#### PROMPT
Omit every picture and return the rest of the data unaltered.

### DATASET RECORDS

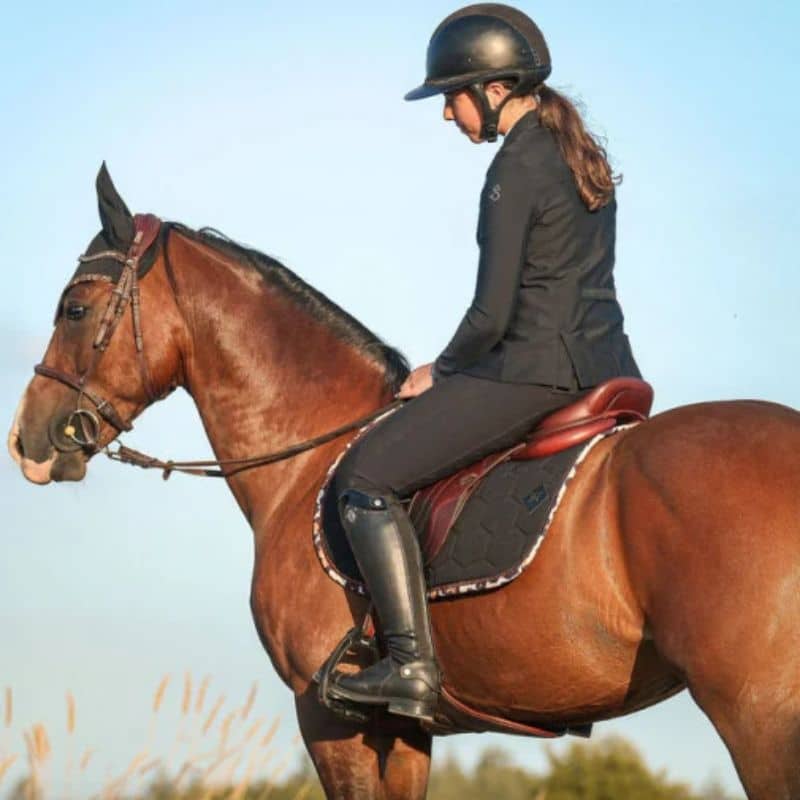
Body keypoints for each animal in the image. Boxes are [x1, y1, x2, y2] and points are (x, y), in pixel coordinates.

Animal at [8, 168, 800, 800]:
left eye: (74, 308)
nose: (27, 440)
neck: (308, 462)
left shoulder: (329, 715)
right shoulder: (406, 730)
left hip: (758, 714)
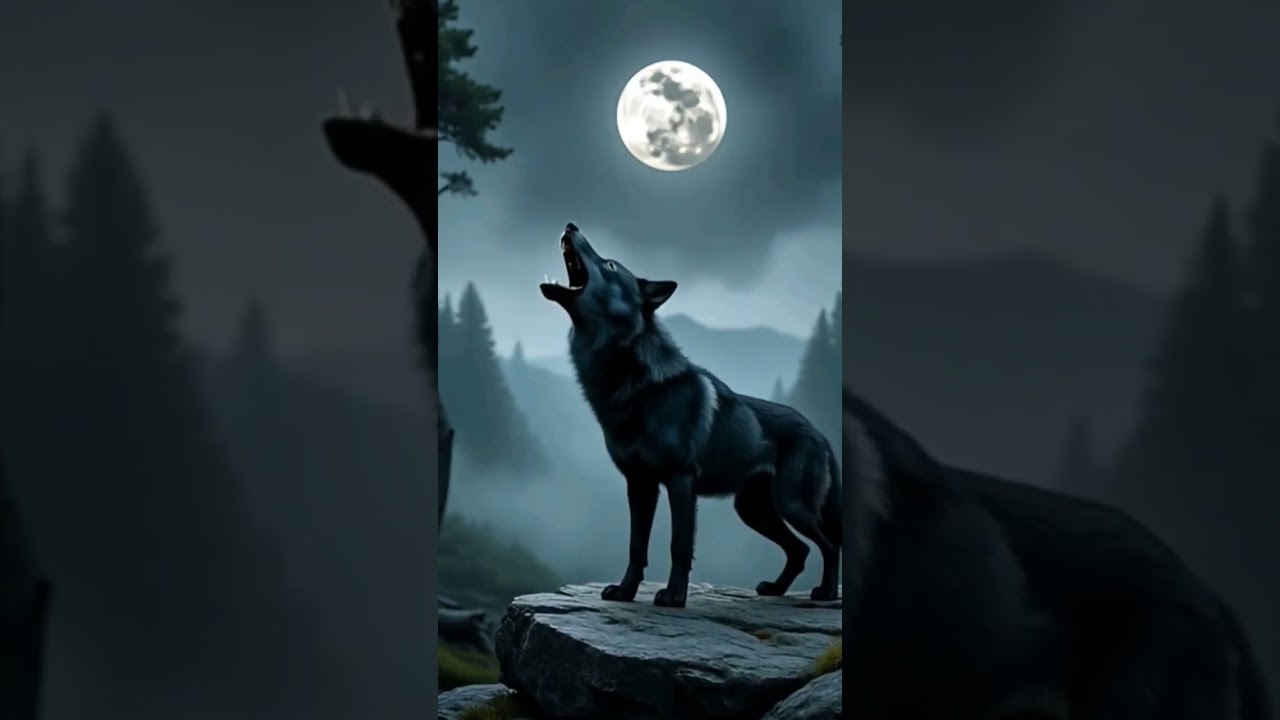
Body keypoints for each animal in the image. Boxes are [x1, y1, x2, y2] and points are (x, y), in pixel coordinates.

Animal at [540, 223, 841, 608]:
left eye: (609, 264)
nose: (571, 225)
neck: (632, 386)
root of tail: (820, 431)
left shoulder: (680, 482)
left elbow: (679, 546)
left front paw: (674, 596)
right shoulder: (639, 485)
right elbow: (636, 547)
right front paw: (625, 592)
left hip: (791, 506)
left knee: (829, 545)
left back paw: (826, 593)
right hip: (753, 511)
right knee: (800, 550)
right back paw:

######

#### OUTPUT OF THE TASK
Body keypoints for each animal in the image. Boxes are [x1, y1, x2, y2] and points are (x, y), in pixel coordinates.

Animal at [8, 168, 800, 800]:
left eye: (74, 308)
nose: (27, 440)
neck: (308, 462)
left shoulder: (329, 715)
right shoulder: (406, 730)
left hip: (758, 714)
Body keypoints for each animal in the image. Boxes are [x1, y1, x2, y2] and points are (x, y), in pixel coordinates.

Animal at [540, 223, 841, 608]:
left eye: (609, 264)
nose: (571, 225)
neck: (632, 386)
root of tail: (820, 431)
left shoulder: (680, 482)
left elbow: (679, 546)
left front paw: (674, 596)
right shoulder: (639, 485)
right elbow: (636, 547)
right front paw: (625, 592)
left hip: (791, 506)
left knee: (829, 545)
left back paw: (826, 593)
right hip: (753, 511)
right knee: (800, 550)
right back paw:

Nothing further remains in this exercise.